On the heels of the report’s release, Prime Minister Erdogan demanded that Israel apologize. Prime Minister Netanyahu, while offering his regrets at the loss of life, refused, saying that Israel would never apologize for defending itself.
This was not good enough for Erdogan, who expelled the Israeli ambassador and cut military ties with the Jewish state. And in an interview with Al Jazeera television, Erdogan stated that the Gaza flotilla raid was “a cause for war” and that future Gaza-bound aid ships would be accompanied by Turkish war ships. He has since walked back from that last statement, saying that Turkey would not deploy its ships as long as Israel did not intercept the aid vessels in international waters. But the threat is there, and a clash between the Israeli and Turkish navies is a possibility if Erdogan carries through on his threat.

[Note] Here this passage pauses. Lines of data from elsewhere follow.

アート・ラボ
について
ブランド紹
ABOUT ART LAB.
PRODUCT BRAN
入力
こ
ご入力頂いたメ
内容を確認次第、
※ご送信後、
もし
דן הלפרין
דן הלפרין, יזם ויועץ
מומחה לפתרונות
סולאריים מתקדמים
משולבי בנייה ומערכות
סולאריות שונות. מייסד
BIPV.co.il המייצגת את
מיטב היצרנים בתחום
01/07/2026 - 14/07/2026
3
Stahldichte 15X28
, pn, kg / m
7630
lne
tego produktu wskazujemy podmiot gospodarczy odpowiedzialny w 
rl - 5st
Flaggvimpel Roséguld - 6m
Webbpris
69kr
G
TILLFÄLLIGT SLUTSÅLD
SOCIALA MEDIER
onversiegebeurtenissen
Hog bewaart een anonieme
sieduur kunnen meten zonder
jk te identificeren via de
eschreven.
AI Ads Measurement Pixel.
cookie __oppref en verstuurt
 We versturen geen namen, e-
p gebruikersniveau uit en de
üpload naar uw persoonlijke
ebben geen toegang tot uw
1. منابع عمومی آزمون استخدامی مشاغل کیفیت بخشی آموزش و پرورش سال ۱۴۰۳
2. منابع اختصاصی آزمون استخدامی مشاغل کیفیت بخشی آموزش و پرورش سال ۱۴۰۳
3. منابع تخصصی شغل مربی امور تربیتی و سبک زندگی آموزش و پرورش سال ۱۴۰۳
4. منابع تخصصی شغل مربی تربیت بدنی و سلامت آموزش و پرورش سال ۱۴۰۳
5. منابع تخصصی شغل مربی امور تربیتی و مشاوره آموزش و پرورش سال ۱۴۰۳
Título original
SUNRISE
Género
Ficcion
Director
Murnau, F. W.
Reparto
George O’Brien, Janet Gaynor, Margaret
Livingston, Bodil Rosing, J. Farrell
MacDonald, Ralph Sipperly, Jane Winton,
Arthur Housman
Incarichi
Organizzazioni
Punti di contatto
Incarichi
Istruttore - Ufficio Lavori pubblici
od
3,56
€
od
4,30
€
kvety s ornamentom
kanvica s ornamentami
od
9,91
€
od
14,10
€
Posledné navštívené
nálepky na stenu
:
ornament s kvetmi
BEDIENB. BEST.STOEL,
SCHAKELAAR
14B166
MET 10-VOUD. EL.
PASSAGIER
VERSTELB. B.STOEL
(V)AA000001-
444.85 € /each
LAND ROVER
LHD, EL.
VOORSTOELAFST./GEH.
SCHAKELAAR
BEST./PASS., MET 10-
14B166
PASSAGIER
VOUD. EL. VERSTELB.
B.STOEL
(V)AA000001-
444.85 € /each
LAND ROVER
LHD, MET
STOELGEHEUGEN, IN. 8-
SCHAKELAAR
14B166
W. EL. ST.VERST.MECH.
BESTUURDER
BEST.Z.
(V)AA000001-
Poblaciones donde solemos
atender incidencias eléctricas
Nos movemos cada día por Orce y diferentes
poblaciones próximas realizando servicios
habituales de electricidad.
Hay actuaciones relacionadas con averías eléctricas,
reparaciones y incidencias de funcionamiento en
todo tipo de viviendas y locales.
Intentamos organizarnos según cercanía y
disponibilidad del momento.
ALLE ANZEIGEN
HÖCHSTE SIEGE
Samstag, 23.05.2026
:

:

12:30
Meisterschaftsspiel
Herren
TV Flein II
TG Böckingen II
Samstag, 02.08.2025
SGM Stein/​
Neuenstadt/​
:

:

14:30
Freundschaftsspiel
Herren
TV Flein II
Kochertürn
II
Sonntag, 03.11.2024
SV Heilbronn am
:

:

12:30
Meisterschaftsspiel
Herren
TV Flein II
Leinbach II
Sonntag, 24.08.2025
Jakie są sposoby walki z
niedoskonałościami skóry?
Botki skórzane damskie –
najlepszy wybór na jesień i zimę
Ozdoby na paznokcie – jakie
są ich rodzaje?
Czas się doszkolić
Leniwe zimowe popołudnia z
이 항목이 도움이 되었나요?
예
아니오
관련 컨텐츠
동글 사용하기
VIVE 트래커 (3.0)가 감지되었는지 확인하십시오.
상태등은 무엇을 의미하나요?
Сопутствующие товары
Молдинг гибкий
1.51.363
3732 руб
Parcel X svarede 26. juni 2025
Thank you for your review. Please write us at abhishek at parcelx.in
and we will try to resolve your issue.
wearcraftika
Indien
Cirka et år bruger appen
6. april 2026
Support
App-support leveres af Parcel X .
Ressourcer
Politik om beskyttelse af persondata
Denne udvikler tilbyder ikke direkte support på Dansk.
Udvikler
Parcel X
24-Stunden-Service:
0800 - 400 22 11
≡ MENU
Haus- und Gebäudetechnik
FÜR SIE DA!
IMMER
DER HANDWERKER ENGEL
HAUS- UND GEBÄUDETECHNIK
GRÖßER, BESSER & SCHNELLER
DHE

Erdogan’s government has now completely turned away from the West and is facing toward Iran and the Middle East. Some observers believe Erdogan wishes to supplant President Ahmadinejad of Iran as the number one champion of the Palestinians in the region. To that end, Erdogan has embarked on a tour of Arab nations, including Egypt, where he arrived to cheering throngs who chanted “Egypt-Turkey: one fist” and “brave Erdogan welcome to your second home.” His goal is to isolate Israel even further by developing a strategic partnership with Egypt, Tunisia, and other Arab countries. Given his anti-Israeli stance, he has become very popular on the Arab street and especially in Egypt, where the Israeli embassy was overrun by a mob of protesters over the weekend, forcing a harrowing evacuation of embassy personnel, including the ambassador.
The attack on the embassy was the second in less than a month. The first incident occurred following a terrorist attack in Israel that killed seven civilians and two soldiers. The attackers infiltrated into Israel from the Egyptian side of the Sinai border crossing, and in hot pursuit of the terrorists – who were reportedly dressed in Egyptian police uniforms – three members of Egyptian security were accidentally killed by the IDF. The incident resulted in a crowd of several thousand besieging the Israeli embassy, with one man ascending to the roof of the building and tearing down the Israeli flag and replacing it with the Egyptian standard, while police and military members stood by and watched.
The second incident occurred on Friday, when thousands of Egyptians broke through the wall surrounding the embassy, trapping the ambassador and other personnel inside the building while the mob vandalized several rooms. Repeated calls to the Egyptian head of state, Field Marshal Tantawi, by US defense secretary Leon Panetta went for naught when the authorities claimed the field marshal couldn’t be found. Panetta wanted to urge the Egyptians to launch an immediate rescue operation, but Tantawi’s mysterious disappearance intensified speculation that Egypt’s generals had deliberately failed to protect the embassy for political gain.
Eventually, Egyptian commandos rescued the Israelis, but only after Panetta warned the Egyptian government of “serious consequences” if any Israelis were killed.